- **Job**
"TOTVOTE" is the word to look for; copy each line of the listing where it occurs.

- **Input material**

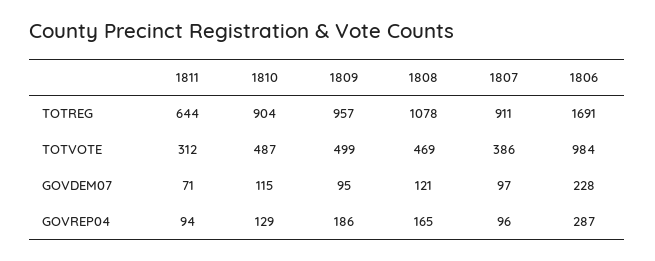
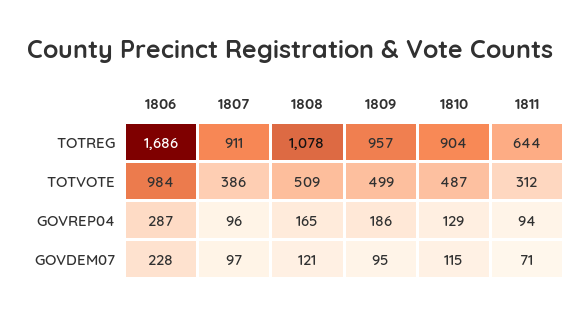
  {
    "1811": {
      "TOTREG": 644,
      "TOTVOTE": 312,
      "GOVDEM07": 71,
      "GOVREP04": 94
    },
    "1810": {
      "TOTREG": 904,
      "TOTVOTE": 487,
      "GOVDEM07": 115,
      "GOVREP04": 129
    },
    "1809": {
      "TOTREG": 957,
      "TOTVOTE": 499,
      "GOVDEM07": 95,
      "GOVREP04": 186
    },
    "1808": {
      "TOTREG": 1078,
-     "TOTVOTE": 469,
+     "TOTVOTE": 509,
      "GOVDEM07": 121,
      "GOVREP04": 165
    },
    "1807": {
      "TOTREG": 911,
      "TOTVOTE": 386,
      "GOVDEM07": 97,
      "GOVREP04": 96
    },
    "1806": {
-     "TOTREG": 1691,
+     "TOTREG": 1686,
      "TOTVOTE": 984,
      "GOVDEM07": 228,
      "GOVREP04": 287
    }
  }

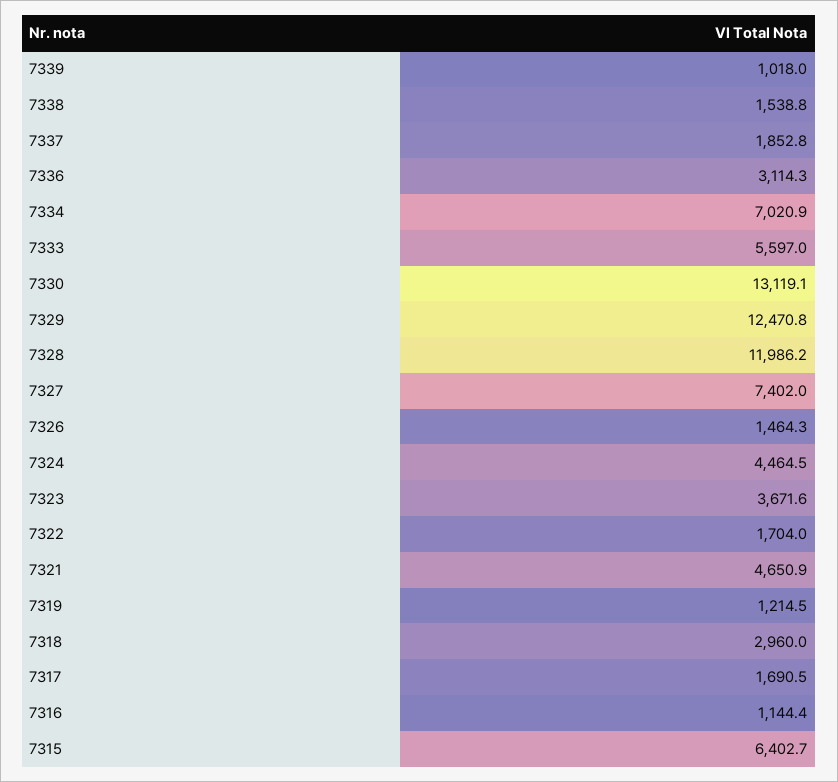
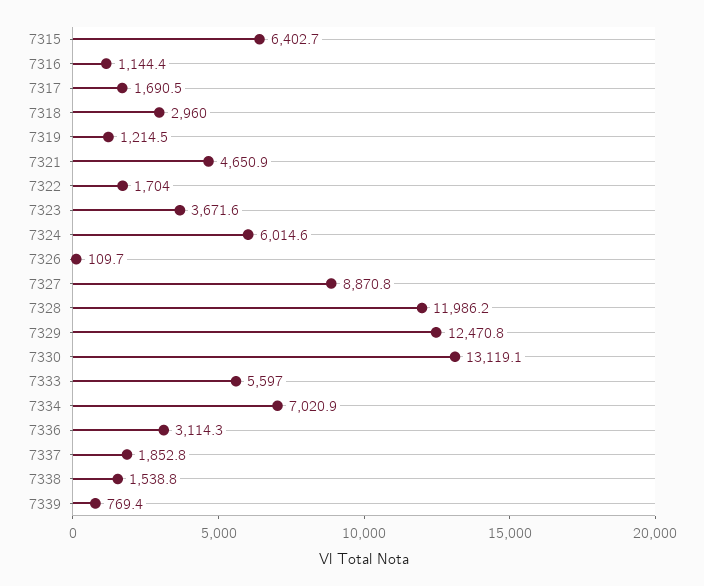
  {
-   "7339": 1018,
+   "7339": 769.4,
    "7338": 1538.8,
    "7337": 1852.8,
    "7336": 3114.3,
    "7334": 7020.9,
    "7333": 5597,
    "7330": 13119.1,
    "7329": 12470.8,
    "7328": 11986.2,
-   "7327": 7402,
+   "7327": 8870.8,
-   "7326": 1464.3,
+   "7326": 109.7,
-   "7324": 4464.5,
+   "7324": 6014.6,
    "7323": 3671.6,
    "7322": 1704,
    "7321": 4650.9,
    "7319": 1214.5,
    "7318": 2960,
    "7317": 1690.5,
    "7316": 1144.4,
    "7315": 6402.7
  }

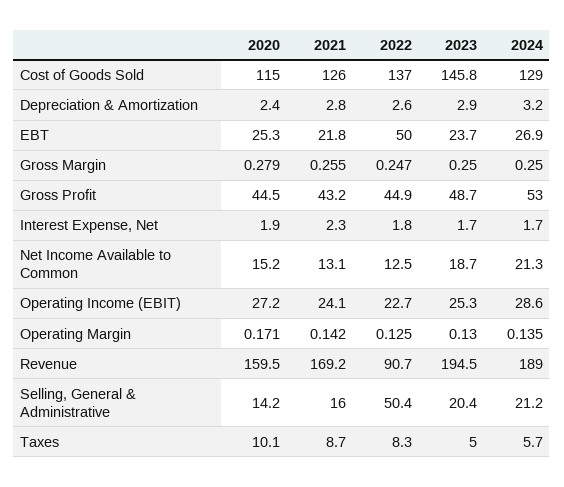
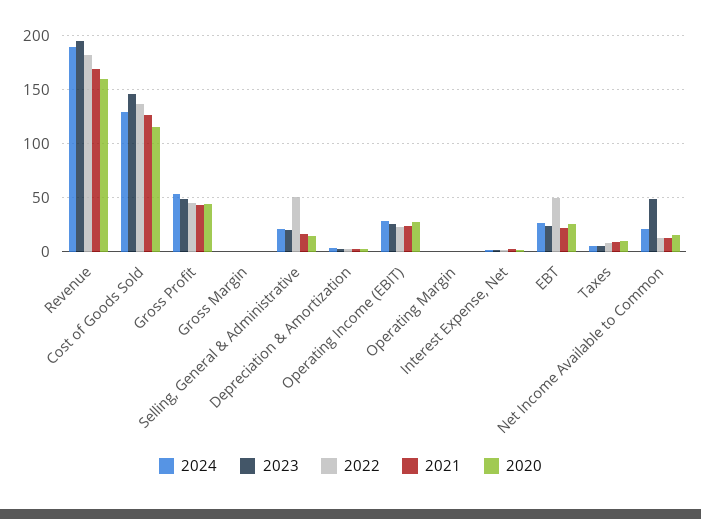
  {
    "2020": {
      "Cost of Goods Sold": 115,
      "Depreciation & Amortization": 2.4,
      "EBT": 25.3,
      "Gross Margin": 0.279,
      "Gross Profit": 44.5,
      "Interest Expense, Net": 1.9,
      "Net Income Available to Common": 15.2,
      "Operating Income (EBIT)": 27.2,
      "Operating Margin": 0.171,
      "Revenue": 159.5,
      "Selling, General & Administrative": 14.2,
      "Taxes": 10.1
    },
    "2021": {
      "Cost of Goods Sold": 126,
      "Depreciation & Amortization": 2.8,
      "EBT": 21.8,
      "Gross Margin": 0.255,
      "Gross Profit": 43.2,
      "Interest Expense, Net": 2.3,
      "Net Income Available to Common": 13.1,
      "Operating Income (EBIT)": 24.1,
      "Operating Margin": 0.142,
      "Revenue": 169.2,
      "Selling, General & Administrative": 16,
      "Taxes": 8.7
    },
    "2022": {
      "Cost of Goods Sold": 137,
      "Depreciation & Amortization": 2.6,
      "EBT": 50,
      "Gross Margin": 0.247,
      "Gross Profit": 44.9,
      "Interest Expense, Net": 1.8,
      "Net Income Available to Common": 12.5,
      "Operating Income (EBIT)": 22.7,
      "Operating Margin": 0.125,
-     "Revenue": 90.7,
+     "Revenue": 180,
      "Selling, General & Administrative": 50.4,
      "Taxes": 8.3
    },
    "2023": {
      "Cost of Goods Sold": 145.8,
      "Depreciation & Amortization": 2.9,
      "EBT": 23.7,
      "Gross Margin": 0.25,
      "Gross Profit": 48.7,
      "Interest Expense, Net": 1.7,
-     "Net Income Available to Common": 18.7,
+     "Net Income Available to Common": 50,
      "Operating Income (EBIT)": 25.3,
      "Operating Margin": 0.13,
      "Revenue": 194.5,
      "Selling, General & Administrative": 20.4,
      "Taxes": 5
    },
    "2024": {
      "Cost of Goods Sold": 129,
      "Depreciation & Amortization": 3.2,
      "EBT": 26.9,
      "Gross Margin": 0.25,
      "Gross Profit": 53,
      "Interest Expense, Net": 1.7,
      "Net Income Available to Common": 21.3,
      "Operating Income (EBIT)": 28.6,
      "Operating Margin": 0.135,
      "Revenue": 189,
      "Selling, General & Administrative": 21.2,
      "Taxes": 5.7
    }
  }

- **Response to the task**
      "TOTVOTE": 312,
      "TOTVOTE": 487,
      "TOTVOTE": 499,
-     "TOTVOTE": 469,
+     "TOTVOTE": 509,
      "TOTVOTE": 386,
      "TOTVOTE": 984,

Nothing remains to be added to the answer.